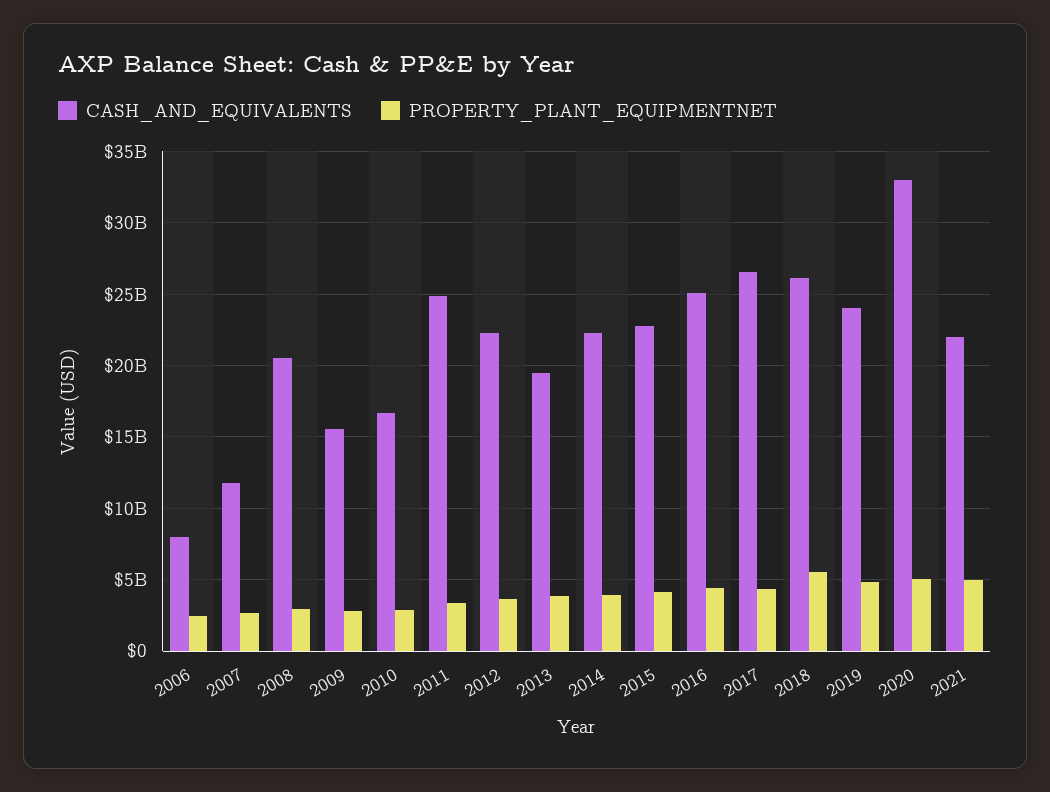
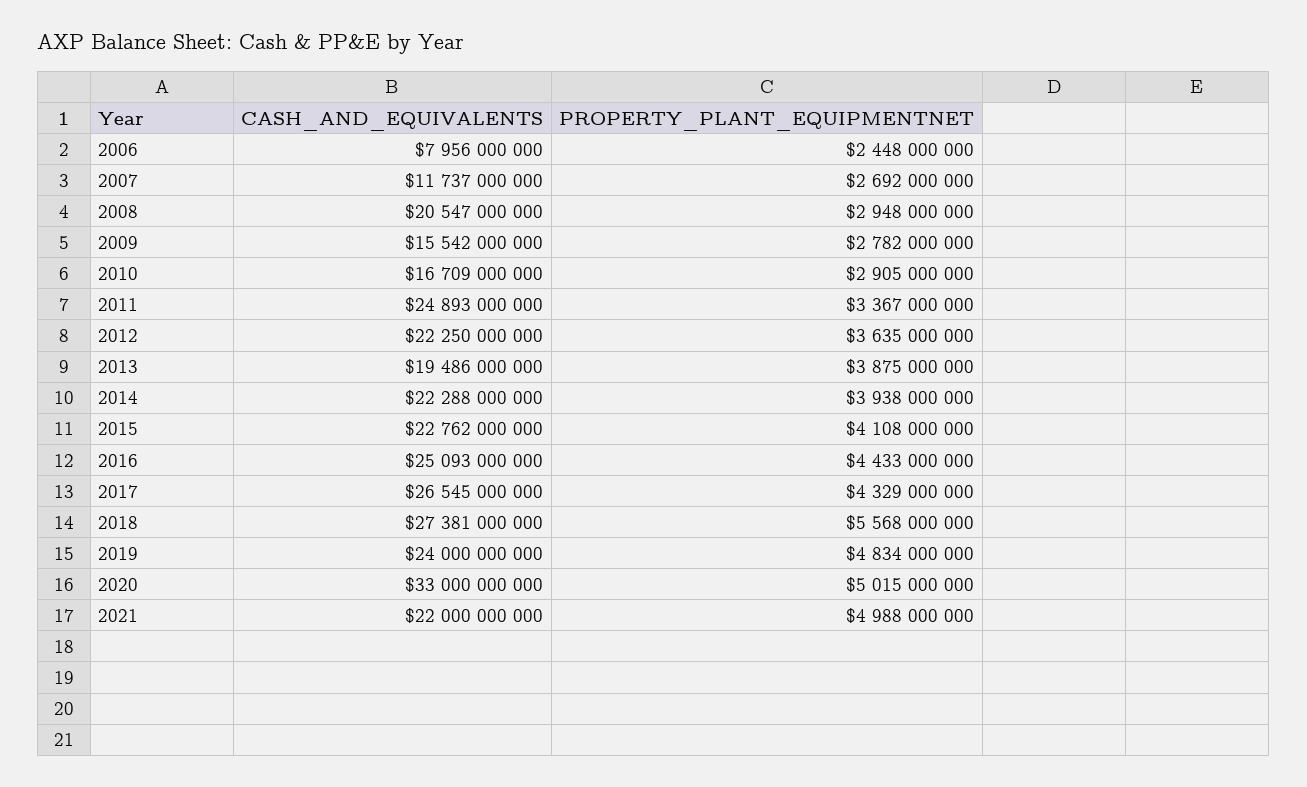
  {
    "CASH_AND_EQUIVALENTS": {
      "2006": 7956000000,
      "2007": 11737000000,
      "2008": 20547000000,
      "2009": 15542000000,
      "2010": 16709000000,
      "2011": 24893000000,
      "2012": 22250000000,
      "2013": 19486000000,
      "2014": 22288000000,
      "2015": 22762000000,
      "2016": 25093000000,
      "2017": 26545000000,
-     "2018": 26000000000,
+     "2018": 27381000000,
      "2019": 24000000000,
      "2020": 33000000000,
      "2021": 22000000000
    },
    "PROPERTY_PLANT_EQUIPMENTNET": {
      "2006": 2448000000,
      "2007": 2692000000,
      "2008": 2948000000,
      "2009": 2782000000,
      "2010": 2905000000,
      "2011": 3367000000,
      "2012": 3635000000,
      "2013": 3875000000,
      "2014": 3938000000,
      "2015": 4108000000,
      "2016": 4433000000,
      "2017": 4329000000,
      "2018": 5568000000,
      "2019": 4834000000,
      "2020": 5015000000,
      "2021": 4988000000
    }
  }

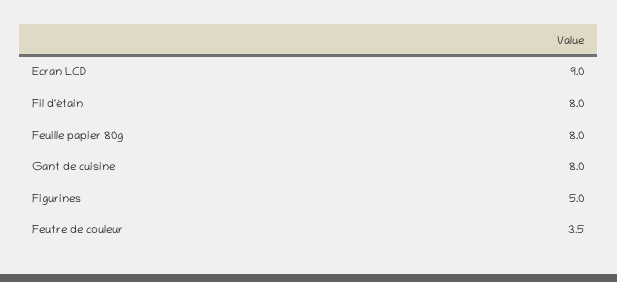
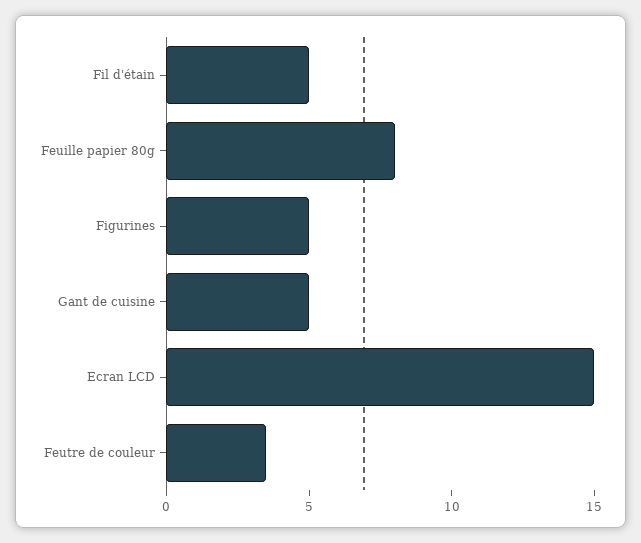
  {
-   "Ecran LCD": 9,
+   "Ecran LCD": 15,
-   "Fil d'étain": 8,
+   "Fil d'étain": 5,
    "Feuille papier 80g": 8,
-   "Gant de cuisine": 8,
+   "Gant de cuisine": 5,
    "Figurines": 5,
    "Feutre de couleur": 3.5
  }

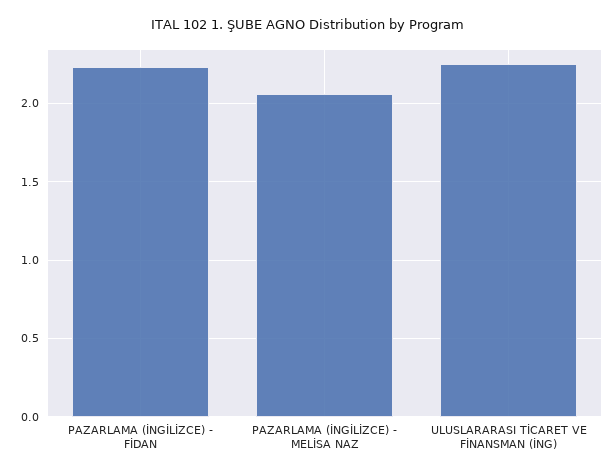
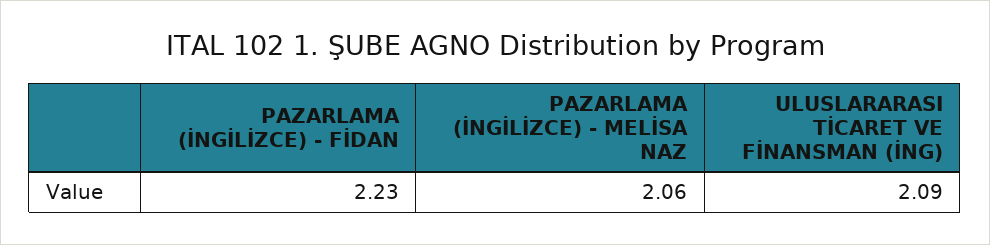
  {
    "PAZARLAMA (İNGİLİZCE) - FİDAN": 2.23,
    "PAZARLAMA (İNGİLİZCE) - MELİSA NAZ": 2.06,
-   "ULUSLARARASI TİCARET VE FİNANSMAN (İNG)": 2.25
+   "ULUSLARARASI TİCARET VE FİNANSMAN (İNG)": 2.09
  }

==

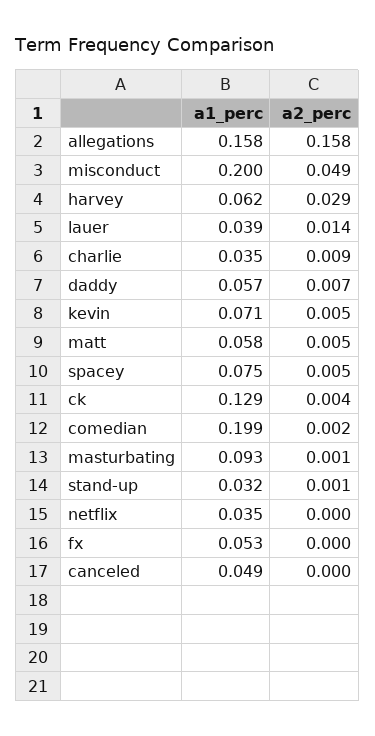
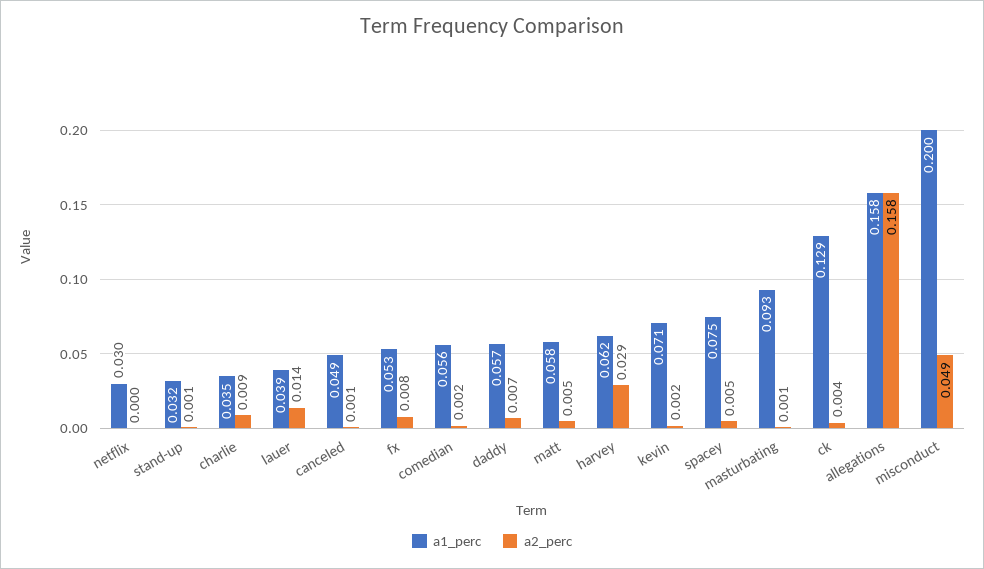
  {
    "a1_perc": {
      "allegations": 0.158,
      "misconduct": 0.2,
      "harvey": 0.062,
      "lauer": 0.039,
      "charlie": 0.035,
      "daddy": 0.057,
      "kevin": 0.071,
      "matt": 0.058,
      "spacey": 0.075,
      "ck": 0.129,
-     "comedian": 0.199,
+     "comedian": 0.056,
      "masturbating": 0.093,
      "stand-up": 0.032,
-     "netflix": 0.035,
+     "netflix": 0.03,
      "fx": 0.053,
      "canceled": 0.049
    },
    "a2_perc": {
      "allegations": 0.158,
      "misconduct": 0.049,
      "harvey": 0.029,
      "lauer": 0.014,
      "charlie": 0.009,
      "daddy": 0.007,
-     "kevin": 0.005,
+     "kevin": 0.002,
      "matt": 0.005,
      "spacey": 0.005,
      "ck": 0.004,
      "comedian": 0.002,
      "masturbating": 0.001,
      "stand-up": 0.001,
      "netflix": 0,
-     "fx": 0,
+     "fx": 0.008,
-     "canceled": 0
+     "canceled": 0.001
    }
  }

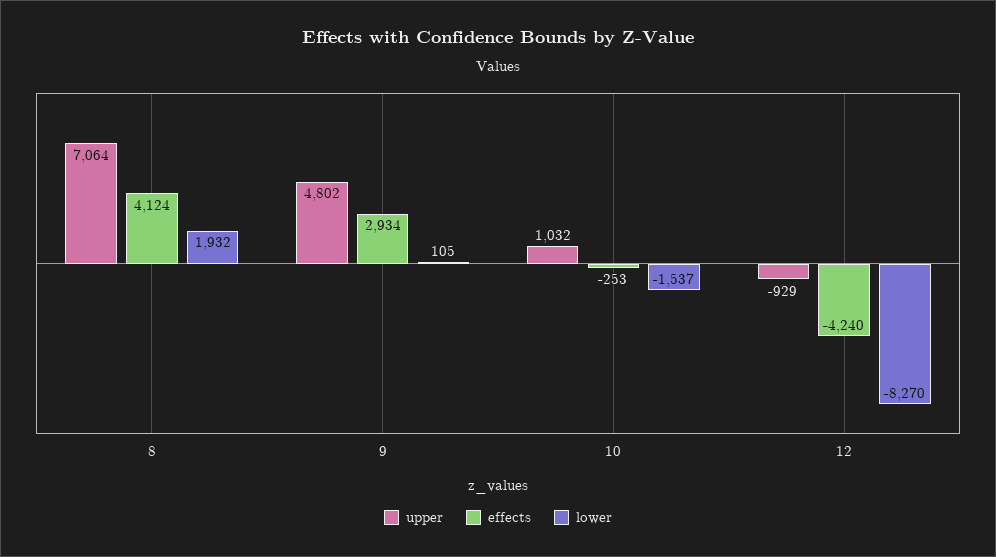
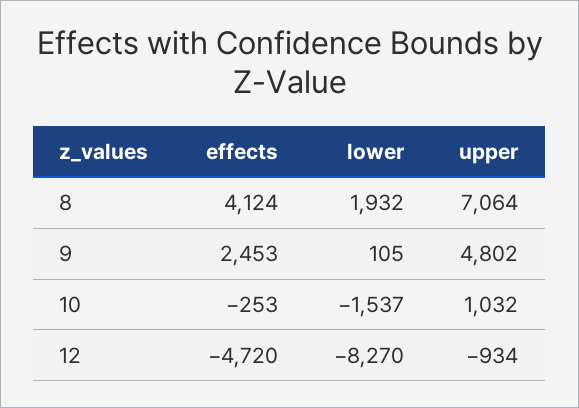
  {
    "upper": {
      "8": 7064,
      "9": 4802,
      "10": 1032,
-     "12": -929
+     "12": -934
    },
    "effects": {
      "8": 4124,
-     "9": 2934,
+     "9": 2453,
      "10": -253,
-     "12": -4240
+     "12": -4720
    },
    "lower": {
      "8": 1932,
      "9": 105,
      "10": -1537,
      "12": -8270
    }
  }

---

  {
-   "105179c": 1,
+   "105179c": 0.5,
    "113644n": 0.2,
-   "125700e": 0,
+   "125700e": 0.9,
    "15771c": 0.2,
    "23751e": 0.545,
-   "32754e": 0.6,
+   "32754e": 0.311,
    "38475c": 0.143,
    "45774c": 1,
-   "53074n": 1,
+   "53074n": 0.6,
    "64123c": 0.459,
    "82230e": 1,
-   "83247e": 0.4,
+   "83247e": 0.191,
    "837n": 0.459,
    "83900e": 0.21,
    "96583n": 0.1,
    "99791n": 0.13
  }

- [Work request] Count lines, not occurrences. State how many lines of the entries contain the word "PAZARLAMA", and add nothing.

- [Worked solution] 2